> _TASK_
For each line in the records that contains "Done", make a copy.
★ ★ ★ ★
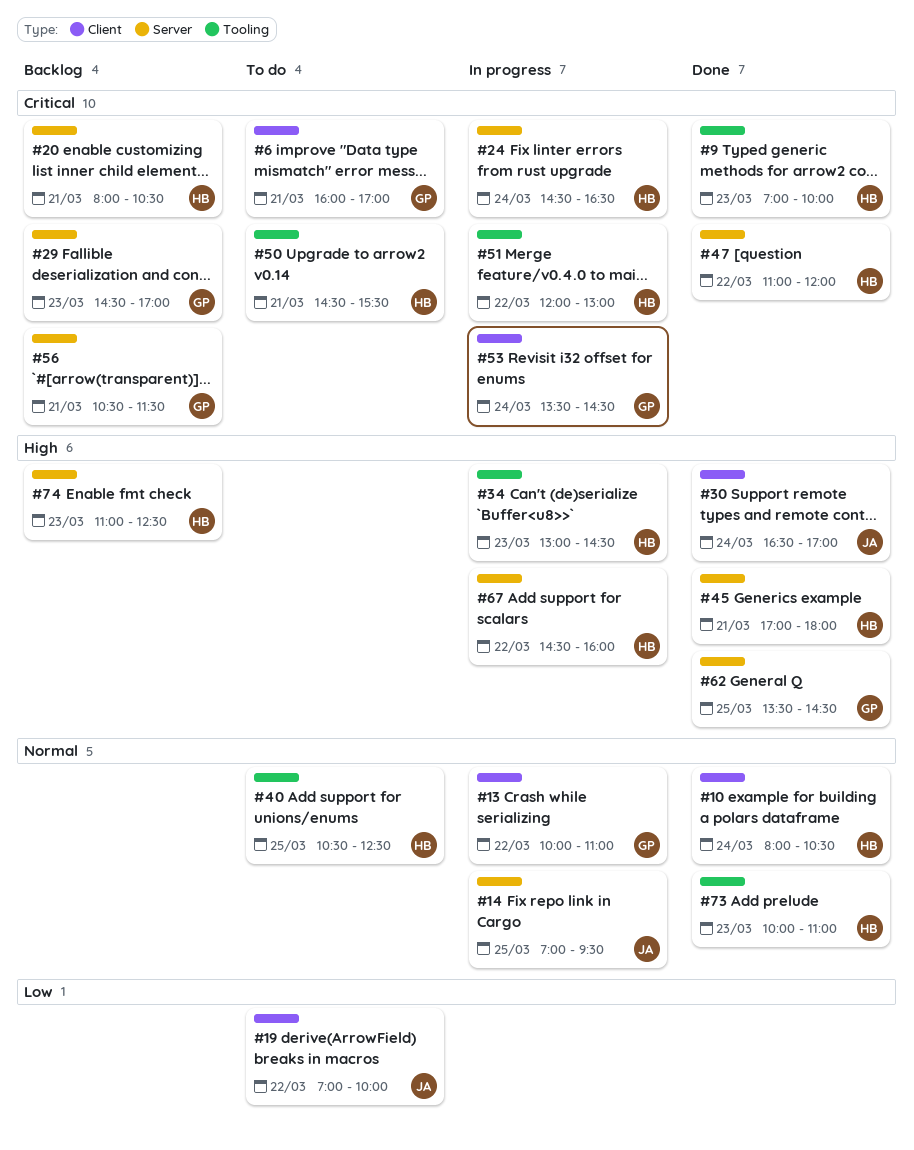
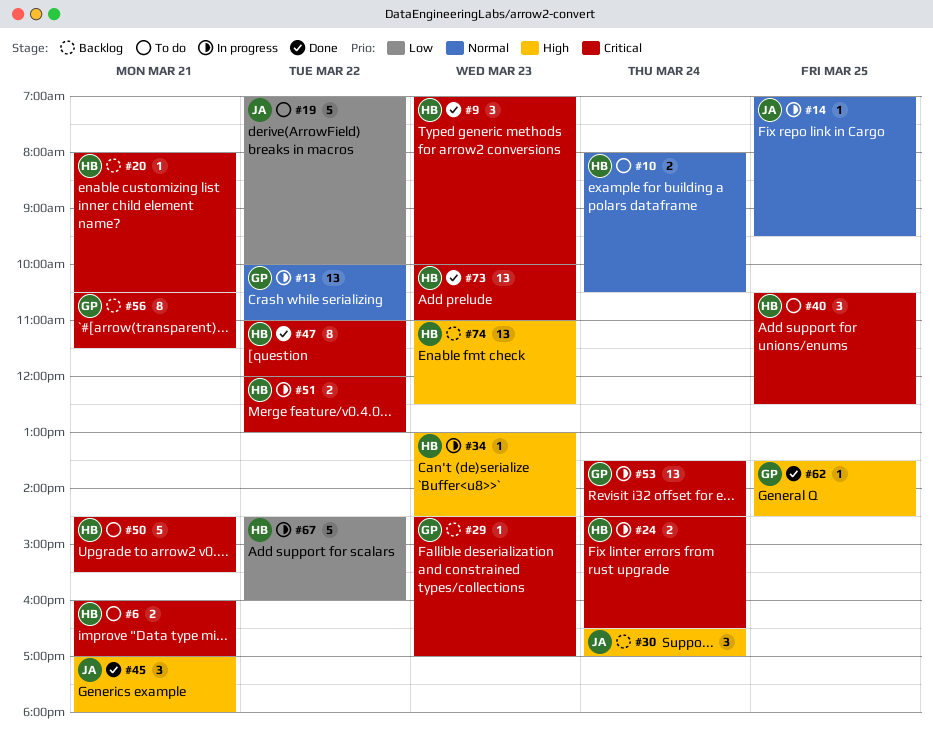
#6, owner: GP -> HB
#10, status: Done -> To do
#30, status: Done -> Backlog
#40, priority: Normal -> Critical
#45, owner: HB -> JA
#67, priority: High -> Low
#73, priority: Normal -> Critical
★ ★ ★ ★
> _OUTPUT FOR THIS TASK_
#10, status: Done -> To do
#30, status: Done -> Backlog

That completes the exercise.